[TiDB Usage Environment] Production Environment
[TiDB Version] 5.2.1
[Reproduction Path] TiFlash suddenly OOM, then it keeps automatically restarting and OOMing, unable to start. Scale-in and re-scale-out don’t work either. Manually deleting the synchronized store ID and synchronization rules in PD, it prompts successful deletion, but queries still show it. TiUP cluster display shows TiFlash as normal, but all TiKV nodes are in an offline state.
[Encountered Problem: Problem Phenomenon and Impact]
[Resource Configuration]
[Attachment: Screenshot/Log/Monitoring]
Before scaling TiFlash, is the TiFlash table canceled first?
Which specific rule (placement?) and operation method is this deletion referring to?
Use pd-ctl store to check if TiKV is offline, it might be related to the rules you deleted earlier. If Pd-ctl also shows it as offline, you can try the following command to see if it can be brought up:
curl -X POST http://:/pd/api/v1/store/<store_id>/state?state=Up
It should be fine now.
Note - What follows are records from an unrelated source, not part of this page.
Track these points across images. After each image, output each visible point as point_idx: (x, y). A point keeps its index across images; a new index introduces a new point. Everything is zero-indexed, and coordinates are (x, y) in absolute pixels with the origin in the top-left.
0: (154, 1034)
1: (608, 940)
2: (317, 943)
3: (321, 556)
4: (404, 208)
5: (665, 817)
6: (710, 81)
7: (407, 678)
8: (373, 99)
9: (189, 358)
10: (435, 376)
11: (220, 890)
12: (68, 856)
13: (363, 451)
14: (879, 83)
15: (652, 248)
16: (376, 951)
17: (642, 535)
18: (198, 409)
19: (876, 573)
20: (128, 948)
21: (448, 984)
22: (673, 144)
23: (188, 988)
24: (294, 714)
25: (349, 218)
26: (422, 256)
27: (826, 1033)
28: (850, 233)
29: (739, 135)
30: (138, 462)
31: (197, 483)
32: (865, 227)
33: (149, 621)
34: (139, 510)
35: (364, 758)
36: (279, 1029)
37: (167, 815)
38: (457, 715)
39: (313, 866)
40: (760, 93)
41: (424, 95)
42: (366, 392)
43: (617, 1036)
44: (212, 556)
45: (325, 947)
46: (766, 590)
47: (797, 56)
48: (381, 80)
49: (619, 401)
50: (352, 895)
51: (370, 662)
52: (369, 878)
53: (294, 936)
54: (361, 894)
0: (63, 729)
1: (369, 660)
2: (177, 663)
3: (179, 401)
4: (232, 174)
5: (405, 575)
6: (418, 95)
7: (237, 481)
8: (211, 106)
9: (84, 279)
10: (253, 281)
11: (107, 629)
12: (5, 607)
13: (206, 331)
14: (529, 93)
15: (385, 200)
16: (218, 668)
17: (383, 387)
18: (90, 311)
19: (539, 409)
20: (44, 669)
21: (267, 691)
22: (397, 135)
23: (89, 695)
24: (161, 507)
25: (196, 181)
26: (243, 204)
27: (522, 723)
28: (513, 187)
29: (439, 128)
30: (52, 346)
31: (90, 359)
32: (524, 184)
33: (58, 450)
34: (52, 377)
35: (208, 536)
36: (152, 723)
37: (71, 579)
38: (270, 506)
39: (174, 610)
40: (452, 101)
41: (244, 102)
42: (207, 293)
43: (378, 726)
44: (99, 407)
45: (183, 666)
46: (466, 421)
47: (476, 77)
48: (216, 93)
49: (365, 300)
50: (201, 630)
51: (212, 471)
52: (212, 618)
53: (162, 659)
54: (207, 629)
Before scaling down, the synchronization table was canceled through ALTER TABLE SET TIFLASH REPLICA 0.
According to the official documentation 使用 TiUP 扩容缩容 TiDB 集群 | PingCAP 文档中心, the deletion rules are specified there. Because the deletion of the store is not very detailed, I thought all the store IDs queried by the command needed to be deleted. Fortunately, it can be restored.